The “learning mindset” vs the “programmed mindset”
The same principle works with learning projects. As long as a child is working “for the teachers goals” she will accomplish the goal but won’t always accomplish the learning. That is why when a child is told to write a 500 word essay you will often find them counting words without being able to really tell you about what they are writing. That is what I think of as a “programmed mindset”.
Contrast that with the “learning mindset”. To understand the difference just think about a child who is at play with something at any age. Such a child can go at it for hours without stopping. That is also true of research scientists, surgeons, woodworkers and writers of blogs. Those people are doing what they are doing because they are motivated by the joy of what they are doing. Some call that state of mind flow. I like to call it the “learning mindset”.
Strive to establish conditions that lead to the “learning mindset”. Here are a few ideas that will help do that.
- Always allow a child choice in what they are going to work on.
- As far as you can always make the conditions as close to play as possible.
- Create a problem to solve. A while back the Harvard Medical School arranged some of its curriculum around the study of real life cases that medical students had to analyze and solve. Motivation and achievement went way up.
- Don’t push. Let things develop according to normal human development schedules. Some kids don’t read as soon as others, but they will all be reading at the age of 20.
- Keep your goals out of it.
- If something has to be learned, and certain things do, sit down with your child and plan how to accomplish the goal. Let the child set the schedules and goals.
- Let the child determine the way the required material is learned.
- Don’t be afraid of using technology to the utmost extent. Remember these children are natives to technology. We are the immigrants to technology.
- If something doesn’t work, oh well, try it another way. Never think you or the child has failed because a technique bombed. Think about how you learn.

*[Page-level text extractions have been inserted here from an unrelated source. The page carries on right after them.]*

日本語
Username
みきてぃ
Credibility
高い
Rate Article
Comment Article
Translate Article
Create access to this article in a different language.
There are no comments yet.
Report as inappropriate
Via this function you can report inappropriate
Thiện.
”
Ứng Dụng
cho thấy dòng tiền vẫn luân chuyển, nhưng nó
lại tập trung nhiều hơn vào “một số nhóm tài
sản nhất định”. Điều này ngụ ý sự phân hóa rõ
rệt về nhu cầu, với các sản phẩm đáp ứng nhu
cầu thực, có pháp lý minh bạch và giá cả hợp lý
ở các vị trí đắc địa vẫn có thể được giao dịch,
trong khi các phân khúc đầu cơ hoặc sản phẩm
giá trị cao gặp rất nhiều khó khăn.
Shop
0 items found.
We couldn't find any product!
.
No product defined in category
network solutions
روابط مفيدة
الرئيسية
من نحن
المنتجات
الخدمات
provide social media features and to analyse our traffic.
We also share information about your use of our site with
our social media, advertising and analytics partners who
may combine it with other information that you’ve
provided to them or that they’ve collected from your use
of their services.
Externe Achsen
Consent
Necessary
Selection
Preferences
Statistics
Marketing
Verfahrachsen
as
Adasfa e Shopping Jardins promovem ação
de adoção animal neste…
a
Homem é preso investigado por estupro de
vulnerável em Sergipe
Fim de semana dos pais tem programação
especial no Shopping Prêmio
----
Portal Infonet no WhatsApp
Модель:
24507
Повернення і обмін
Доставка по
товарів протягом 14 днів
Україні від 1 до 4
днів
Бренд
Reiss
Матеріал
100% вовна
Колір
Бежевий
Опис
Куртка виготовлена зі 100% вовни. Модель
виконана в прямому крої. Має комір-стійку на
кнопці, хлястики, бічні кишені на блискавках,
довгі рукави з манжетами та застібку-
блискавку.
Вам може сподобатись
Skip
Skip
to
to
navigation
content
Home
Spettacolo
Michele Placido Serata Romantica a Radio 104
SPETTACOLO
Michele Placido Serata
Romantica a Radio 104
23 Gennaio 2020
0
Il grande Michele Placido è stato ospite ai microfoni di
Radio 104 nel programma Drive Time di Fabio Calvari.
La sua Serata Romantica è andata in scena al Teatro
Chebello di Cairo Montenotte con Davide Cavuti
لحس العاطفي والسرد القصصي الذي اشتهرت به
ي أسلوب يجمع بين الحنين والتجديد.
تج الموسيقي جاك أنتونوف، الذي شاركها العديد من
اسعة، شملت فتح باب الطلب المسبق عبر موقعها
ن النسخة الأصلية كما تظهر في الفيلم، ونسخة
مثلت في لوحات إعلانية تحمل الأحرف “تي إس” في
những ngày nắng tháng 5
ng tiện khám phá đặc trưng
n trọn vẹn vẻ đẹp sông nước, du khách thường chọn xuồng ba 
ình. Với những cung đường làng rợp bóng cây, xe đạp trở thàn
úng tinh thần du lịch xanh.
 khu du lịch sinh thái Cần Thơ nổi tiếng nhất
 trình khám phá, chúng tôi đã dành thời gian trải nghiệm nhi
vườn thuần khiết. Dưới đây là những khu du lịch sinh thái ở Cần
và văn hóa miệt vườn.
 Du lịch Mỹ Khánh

- Above all think about how people learn in the real world. They learn things when they need to learn them. That is why so many kids are failing in schools. They are working on things determined by committee according to some government determined schedule.
- Perhaps most important is to remember that we are talking about living, breathing human beings here. Each one of us learns differently at different rates. It’s like the old saying of sailors… “don’t spit into the wind”. Some things just don’t work. And remember it doesn’t mean anyone has failed. It just means something didn’t work.

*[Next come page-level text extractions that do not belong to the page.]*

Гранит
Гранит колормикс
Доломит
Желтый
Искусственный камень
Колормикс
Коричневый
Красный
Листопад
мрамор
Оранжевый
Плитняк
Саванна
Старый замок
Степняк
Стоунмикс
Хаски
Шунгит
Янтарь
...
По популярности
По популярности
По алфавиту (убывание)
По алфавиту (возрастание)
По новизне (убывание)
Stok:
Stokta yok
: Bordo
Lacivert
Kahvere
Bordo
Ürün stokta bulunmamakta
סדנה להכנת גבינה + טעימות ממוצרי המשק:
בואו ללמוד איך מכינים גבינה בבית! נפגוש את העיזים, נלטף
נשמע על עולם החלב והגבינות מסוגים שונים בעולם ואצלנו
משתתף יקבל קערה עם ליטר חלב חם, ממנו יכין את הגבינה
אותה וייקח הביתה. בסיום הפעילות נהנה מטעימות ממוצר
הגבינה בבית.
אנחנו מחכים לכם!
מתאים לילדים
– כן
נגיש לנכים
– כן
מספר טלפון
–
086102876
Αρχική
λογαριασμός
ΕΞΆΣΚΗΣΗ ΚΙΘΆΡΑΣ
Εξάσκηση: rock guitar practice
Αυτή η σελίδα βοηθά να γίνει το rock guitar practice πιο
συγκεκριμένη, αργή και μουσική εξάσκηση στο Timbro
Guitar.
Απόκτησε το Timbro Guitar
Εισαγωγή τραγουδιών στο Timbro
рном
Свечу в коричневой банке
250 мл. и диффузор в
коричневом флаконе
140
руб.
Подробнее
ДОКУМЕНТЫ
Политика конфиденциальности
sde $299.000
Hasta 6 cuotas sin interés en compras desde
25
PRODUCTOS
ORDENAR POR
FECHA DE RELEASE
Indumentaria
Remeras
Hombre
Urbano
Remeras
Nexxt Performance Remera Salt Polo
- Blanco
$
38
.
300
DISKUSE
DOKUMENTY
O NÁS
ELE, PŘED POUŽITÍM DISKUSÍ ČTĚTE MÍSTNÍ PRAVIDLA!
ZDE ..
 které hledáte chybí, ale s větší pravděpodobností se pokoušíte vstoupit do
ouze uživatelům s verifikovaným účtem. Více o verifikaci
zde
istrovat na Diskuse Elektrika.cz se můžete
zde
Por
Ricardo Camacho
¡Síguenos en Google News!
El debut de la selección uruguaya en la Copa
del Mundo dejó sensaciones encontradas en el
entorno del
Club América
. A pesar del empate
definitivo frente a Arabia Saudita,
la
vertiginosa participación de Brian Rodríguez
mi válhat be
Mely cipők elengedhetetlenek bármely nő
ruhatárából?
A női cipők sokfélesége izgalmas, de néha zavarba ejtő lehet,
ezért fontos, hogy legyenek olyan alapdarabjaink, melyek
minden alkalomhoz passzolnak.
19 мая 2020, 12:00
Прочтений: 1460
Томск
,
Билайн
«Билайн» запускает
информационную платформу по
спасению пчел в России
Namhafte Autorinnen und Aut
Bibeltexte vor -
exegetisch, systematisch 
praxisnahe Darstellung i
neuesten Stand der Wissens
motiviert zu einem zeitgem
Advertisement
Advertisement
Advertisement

Strive to keep a learning mindset. Never get too excited about the anxious goals and schedules set by government entities.
A very interesting take on this concept can be found at http://fongkeeken.blogspot.com/2009/11/learning.html. This is a blog called A Penny for My Thoughts and the writer gets it right.

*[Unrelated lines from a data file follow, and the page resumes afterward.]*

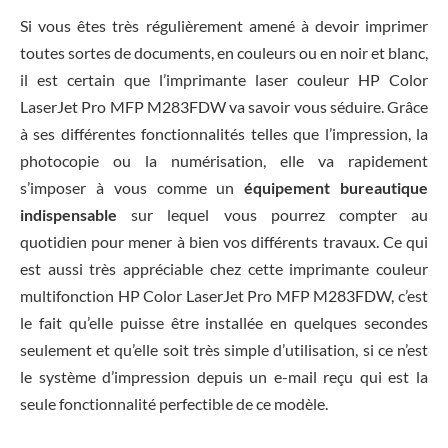
Si vous êtes très régulièrement amené à devoir imprimer
toutes sortes de documents, en couleurs ou en noir et blanc,
il est certain que l’imprimante laser couleur HP Color
LaserJet Pro MFP M283FDW va savoir vous séduire. Grâce
à ses différentes fonctionnalités telles que l’impression, la
photocopie ou la numérisation, elle va rapidement
s’imposer à vous comme un
équipement bureautique
indispensable
sur lequel vous pourrez compter au
quotidien pour mener à bien vos différents travaux. Ce qui
est aussi très appréciable chez cette imprimante couleur
multifonction HP Color LaserJet Pro MFP M283FDW, c’est
le fait qu’elle puisse être installée en quelques secondes
seulement et qu’elle soit très simple d’utilisation, si ce n’est
le système d’impression depuis un e-mail reçu qui est la
seule fonctionnalité perfectible de ce modèle.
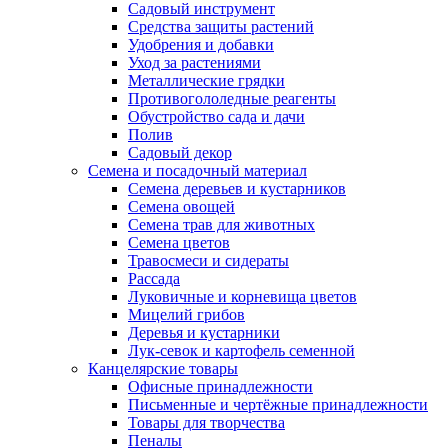
Садовый инструмент
Средства защиты растений
Удобрения и добавки
Уход за растениями
Металлические грядки
Противогололедные реагенты
Обустройство сада и дачи
Полив
Садовый декор
Семена и посадочный материал
Семена деревьев и кустарников
Семена овощей
Семена трав для животных
Семена цветов
Травосмеси и сидераты
Рассада
Луковичные и корневища цветов
Мицелий грибов
Деревья и кустарники
Лук-севок и картофель семенной
Канцелярские товары
Офисные принадлежности
Письменные и чертёжные принадлежности
Товары для творчества
Пеналы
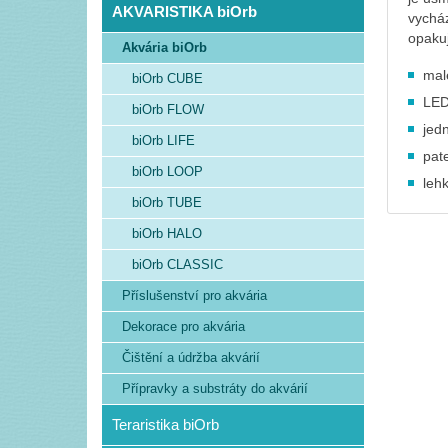
AKVARISTIKA biOrb
vycház
opaku
Akvária biOrb
malé
biOrb CUBE
LED
biOrb FLOW
jed
biOrb LIFE
pat
biOrb LOOP
leh
biOrb TUBE
biOrb HALO
biOrb CLASSIC
Příslušenství pro akvária
Dekorace pro akvária
Čištění a údržba akvárií
Přípravky a substráty do akvárií
Teraristika biOrb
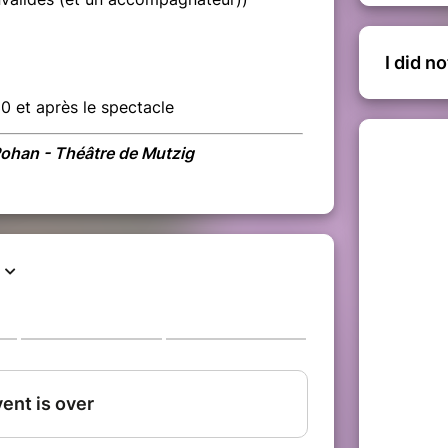
I did n
30 et après le spectacle
ohan - Théâtre de Mutzig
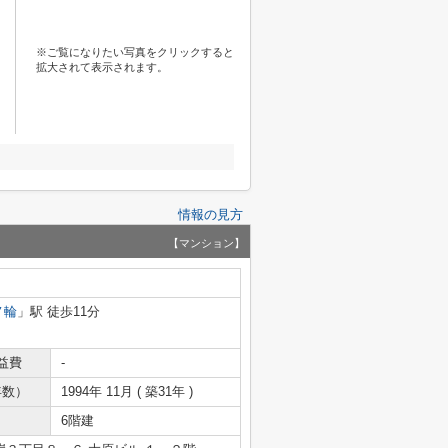
※ご覧になりたい写真をクリックすると
拡大されて表示されます。
情報の見方
【マンション】
ノ輪
」駅 徒歩11分
益費
-
年数）
1994年 11月 ( 築31年 )
6階建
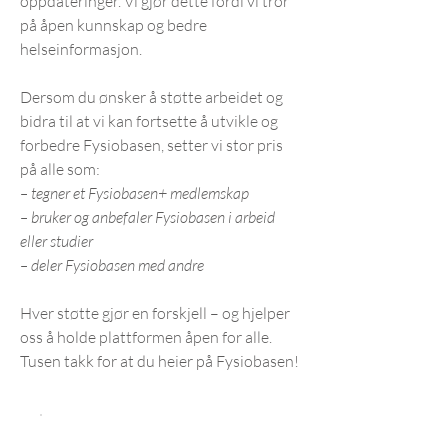
oppdateringer. Vi gjør dette fordi vi tror
på åpen kunnskap og bedre
helseinformasjon.
Dersom du ønsker å støtte arbeidet og
bidra til at vi kan fortsette å utvikle og
forbedre Fysiobasen, setter vi stor pris
på alle som:
– tegner et Fysiobasen+ medlemskap
– bruker og anbefaler Fysiobasen i arbeid
eller studier
– deler Fysiobasen med andre
Hver støtte gjør en forskjell – og hjelper
oss å holde plattformen åpen for alle.
Tusen takk for at du heier på Fysiobasen!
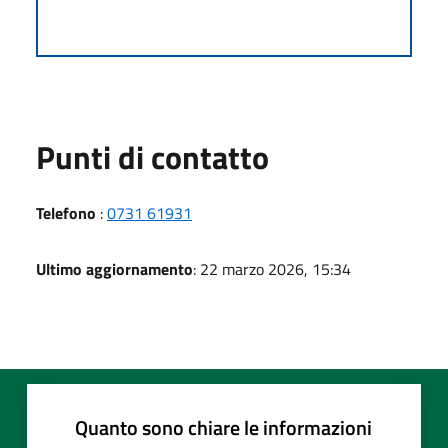
Punti di contatto
Telefono
:
0731 61931
Ultimo aggiornamento
: 22 marzo 2026, 15:34
Quanto sono chiare le informazioni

Brian Frank has written another excellent addition to this conversation at http://brianfrank.ca/2009/12/dynamic-motivation/.
Roger Shank has written a brilliant piece called the “top ten mistakes in education” that is found at http://preilly.wordpress.com/2009/11/20/roger-schanks-top-10-mistakes-in-education/ He reminds us that there really is no learning separate from doing.
He also has a great insight into the uselessness of studying.
Think for a moment about why medicine is called a “practice”.